Start of Data block
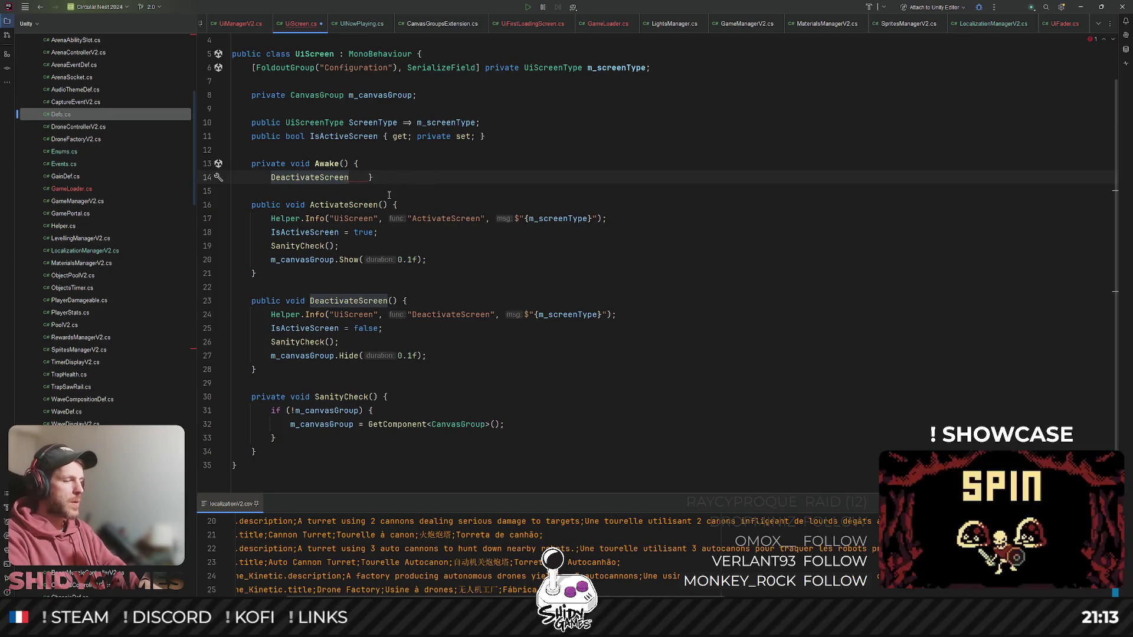
pyautogui.write('();')
# - Start a new method declaration below Awake, typing 'pri'
pyautogui.click(653, 164)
End of Data block
• Problem statement: Wherever the word "pyautogui" shows up in the material, copy the line it is on.

• Answer area:
pyautogui.write('();')
pyautogui.click(653, 164)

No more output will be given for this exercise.